*** Opening SOURCE EXTRACT ***

One family's desperate, deadly attempt to flee Lebanon
So when he heard that smugglers were taking people from his hometown of Tripoli to the nearby Mediterranean island of Cyprus, he decided to take the chance with his pregnant wife and child. To pay their way, he sold his furniture and two of his sister’s bracelets.
They boarded a small fishing boat with the others. But what would be expected to be a 40-hour trip went badly: For eight harrowing days, they were stranded in the Mediterranean Sea, apparently losing their way and running out of diesel. At least four adults and two children died — including Sufian’s little boy. Six are missing.
"I took my son with me not to give him a high life, not to give him the life of rich people," said Sufian, 21.
"I was trying to give him a good life where if he will ask me for a potato chip bag or a juice box I am able to give it to him. This is what drove me out of the country."
In recent weeks, scores of others have tried to make the same illicit sea crossing, attempting to flee a country facing multiple crises and an unprecedented economic and financial collapse.

*** Closing SOURCE EXTRACT ***

● **WHAT YOU NEED TO DO**:
1) In the article about fleeing Lebanon, how did Sufian raise the money for the family's passage?
2) According to the article about fleeing Lebanon, what drove Sufian to leave the country with his son?
The items that follow have no connection to the article about fleeing Lebanon.

*** Opening SUPPLIED INFORMATION ***

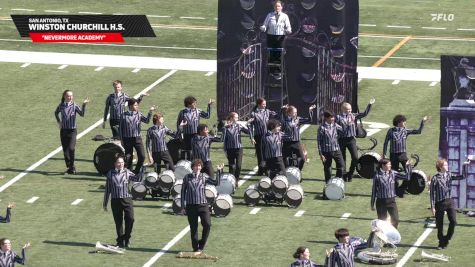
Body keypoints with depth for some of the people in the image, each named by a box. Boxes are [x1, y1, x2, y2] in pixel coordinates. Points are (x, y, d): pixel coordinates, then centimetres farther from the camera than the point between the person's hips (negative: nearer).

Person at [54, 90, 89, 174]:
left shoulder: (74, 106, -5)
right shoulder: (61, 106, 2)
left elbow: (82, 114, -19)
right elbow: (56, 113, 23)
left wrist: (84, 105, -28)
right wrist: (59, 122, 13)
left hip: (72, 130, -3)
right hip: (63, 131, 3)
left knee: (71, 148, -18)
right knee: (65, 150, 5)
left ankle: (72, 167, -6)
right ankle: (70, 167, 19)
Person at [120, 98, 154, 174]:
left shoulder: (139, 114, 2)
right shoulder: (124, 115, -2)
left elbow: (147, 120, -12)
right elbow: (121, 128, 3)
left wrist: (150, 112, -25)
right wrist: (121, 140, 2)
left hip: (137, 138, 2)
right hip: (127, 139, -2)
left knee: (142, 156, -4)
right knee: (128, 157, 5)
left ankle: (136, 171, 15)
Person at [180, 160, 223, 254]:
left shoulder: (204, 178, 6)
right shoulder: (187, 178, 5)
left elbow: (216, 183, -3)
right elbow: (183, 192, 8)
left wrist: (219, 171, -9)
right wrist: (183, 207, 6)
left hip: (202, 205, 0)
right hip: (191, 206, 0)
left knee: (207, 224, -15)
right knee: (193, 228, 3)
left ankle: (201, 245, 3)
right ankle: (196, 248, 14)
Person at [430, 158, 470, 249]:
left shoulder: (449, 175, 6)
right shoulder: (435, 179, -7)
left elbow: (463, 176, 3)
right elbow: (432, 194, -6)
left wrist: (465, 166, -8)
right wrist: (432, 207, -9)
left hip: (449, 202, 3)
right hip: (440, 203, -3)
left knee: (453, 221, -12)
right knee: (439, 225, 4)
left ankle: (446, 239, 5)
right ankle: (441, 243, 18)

*** Closing SUPPLIED INFORMATION ***
*** Opening SUPPLIED INFORMATION ***

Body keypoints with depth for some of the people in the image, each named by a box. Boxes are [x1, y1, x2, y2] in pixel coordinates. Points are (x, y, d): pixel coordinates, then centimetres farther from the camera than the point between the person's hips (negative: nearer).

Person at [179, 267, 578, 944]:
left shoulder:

*** Closing SUPPLIED INFORMATION ***
*** Opening SUPPLIED INFORMATION ***

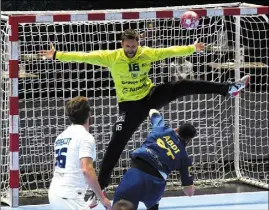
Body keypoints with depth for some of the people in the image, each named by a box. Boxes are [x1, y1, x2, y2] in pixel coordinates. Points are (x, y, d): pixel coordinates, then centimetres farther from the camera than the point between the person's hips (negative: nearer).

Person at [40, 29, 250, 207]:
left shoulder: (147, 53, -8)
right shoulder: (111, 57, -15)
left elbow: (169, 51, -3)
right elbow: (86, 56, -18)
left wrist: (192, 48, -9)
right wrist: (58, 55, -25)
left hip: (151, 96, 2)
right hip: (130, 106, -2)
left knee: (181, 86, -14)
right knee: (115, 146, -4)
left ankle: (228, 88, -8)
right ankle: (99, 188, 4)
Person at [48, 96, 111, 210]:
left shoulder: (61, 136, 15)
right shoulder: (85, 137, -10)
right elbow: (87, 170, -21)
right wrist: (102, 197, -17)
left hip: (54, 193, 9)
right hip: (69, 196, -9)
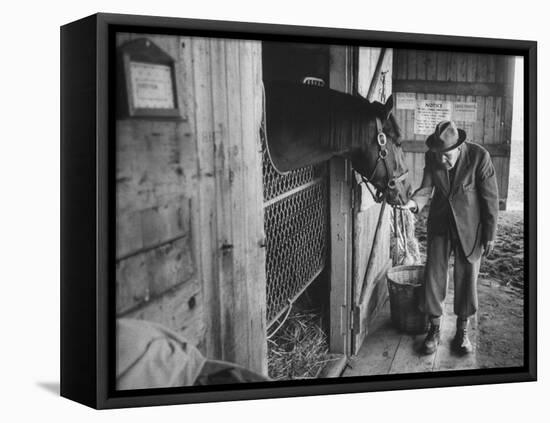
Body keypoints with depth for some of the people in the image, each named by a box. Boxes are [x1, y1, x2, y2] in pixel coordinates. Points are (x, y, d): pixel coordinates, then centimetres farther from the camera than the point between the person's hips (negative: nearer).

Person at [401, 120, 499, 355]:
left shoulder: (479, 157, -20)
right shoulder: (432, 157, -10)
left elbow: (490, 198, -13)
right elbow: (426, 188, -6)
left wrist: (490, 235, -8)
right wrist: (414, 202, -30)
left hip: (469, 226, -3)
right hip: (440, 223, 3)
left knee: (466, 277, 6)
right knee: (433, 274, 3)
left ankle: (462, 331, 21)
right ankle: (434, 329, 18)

*** Closing SUPPLIED INFORMATION ***

● **EXPECTED RESPONSES**:
1) He sold his furniture and two of his sister's bracelets.

2) He wanted to give his son a good life, not a rich one. He meant a life where he could give the boy a potato chip bag or a juice box when asked.